Malacca, Maio de 2023 |
A minha tese de doutoramento entrou em fase de hibernação quando assumi funções voluntárias internacionais - em Outubro de 2020. A partir desse momento o voluntariado não me deu tréguas: chegaram a ser dezenas de mails por dia para ler, responder, redigir, decidir, encaminhar; eram reuniões constantes e virtuais em inglês; eram projectos que requeriam liderança, acompanhamento ou apenas presença. Era muita coisa - frequentemente demasiada para um cérebro que encolhe sem retorno. Para uma tese que tinha livros lidos, ideias construídas, supervisão segura, eu tinha escrito, em três anos, 30 páginas sofríveis. Olhava em frente e, nos meus sonhos mais selvagens, antevia pouco. Talvez em Outubro, quando acabasse uma parte mais exigente do meu doutoramento, eu pudesse retomar a tese e o gosto - que o tenho, ainda - de escrevê-la.
Há algumas semanas foi-me dito que eu não devia continuar a tese a que me tinha proposto (e o tema continua a interessar-me) mas que devia mudar completamente de rumo, para abarcar a minha vida de 20 anos na comunidade da oncologia pediátrica - uma comunidade composta por pais, doentes, sobreviventes, voluntários, profissionais de saúde.

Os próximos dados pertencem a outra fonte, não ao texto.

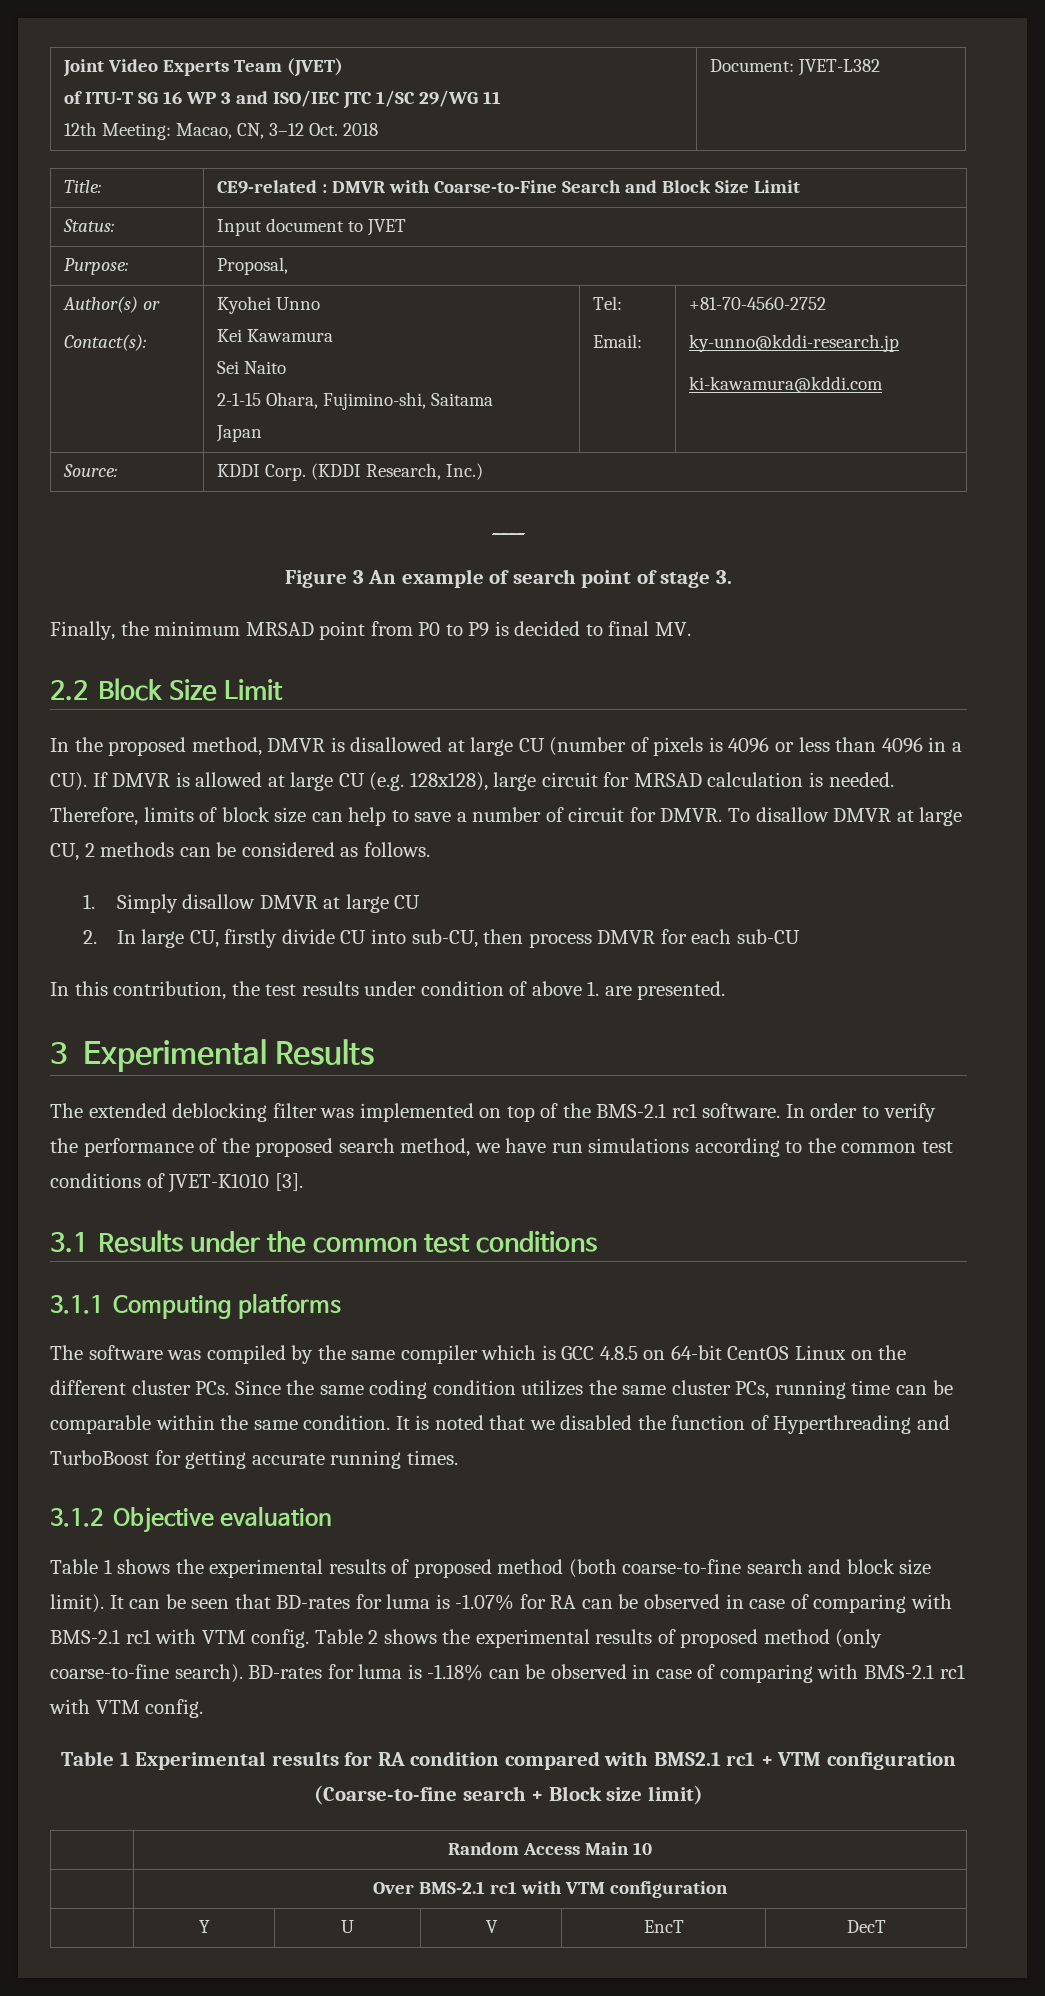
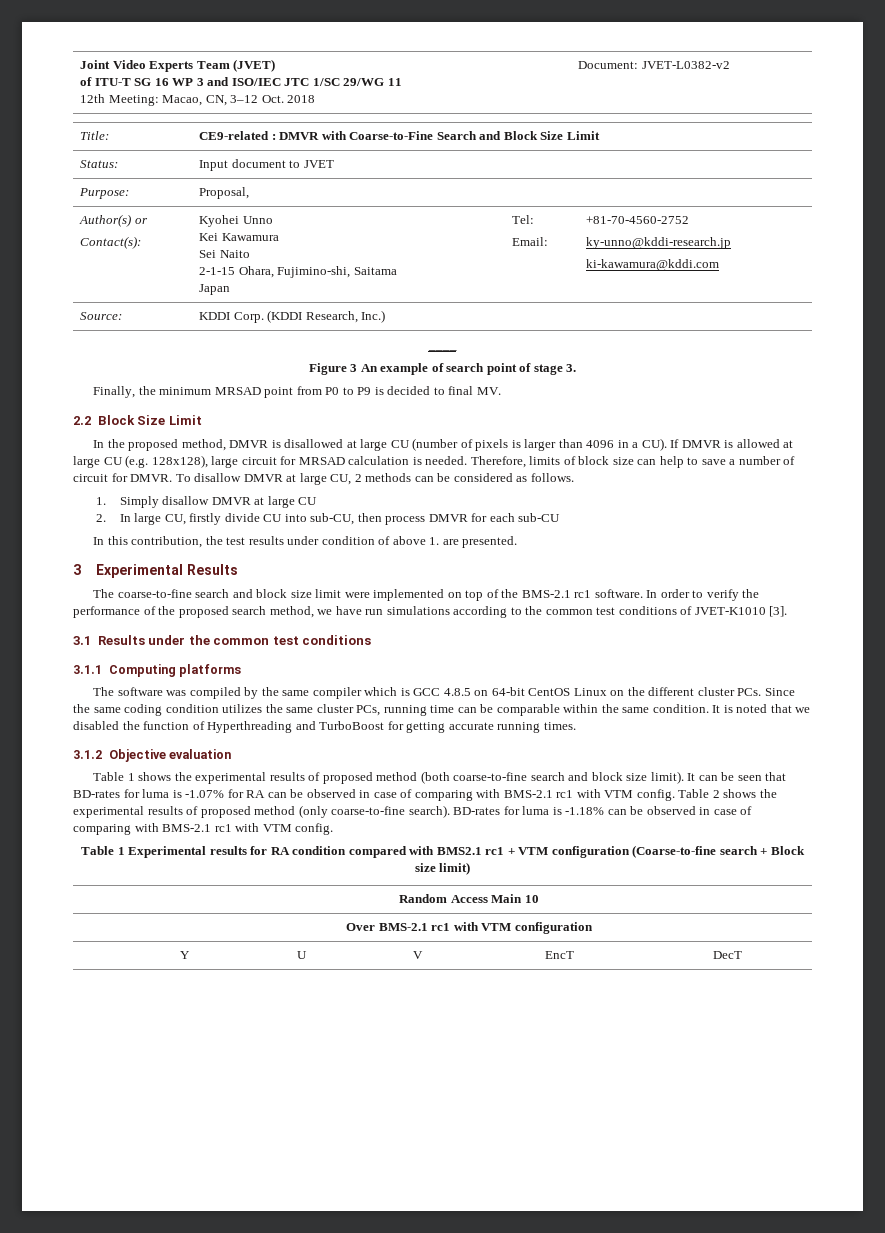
[798,59,881,76] JVET-L382 -> [641,61,730,69] JVET-L0382-v2
[728,737,830,753] 4096 or less -> [524,439,557,451] larger
[88,1103,355,1122] extended deblocking filter was -> [117,589,370,598] coarse-to-fine search and block size limit were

Perguntaram-me ainda o que retenho destes últimos 7 anos de vida mais internacional. A resposta não foi difícil. O que retenho? Ocorre-me imediatamente:
- metaforicamente (embora o episódio seja real), um israelita a dançar com uma egípcia, como se fosse uma espécie de “esperanto” do sentimento; há um “lugar” onde esta comunidade se encontra, onde todos somos iguais, onde todos falamos a mesma língua. Talvez seja o que alguém me referiu – a vulnerabilidade.
- A ideia de que os Pais querem contar uma história para a qual não têm um ouvinte tendo de recorrer a um cavalo (referência a um conto de Tchekhov, chamado Tristeza, no qual um cocheiro que quer contar o drama da sua filha que morreu recorre ao cavalo, porque não há ninguém que queira ouvi-lo).
- A ideia de força, de organização, de solidariedade desta comunidade da oncologia pediátrica.
É então que me cruzo com uma pista - o conceito de Medicina Narrativa (Narrative Medicine em inglês) um conceito que se prende com a conjugação da evidência clínica, testada e comprovada, à interpretação dos sentimentos e emoções do doente por intermédio do seu discurso, oral ou escrito, como meio de fomento da atenção, respeito, afiliação, confiança e empatia (Charon, 2001, 2012). Num instante me interesso pelo tema sobretudo porque dá importância à história que ninguém quer ouvir, mas também porque há muito pouca coisa feita na área da Pediatria e menos ainda, por maioria de razão, na oncologia pediátrica.
O desafio está(-me) lançado. Fruto de alguém que conhece alguém já falei com gente que sabe muito disto, que escreveu livros e tem doutoramentos na área, que num repente se entusiasma por ver o potencial de se falar sobre isto na pediatria (em Portugal). Eu, num certo sentido, fecho um ciclo. Afinal, tudo o que rodeia as crianças com cancro me tem dado sentido à vida desde há 21 anos. Escrever a tese sobre este tema é um pequeno tributo que presto a uma comunidade que me deu tanto.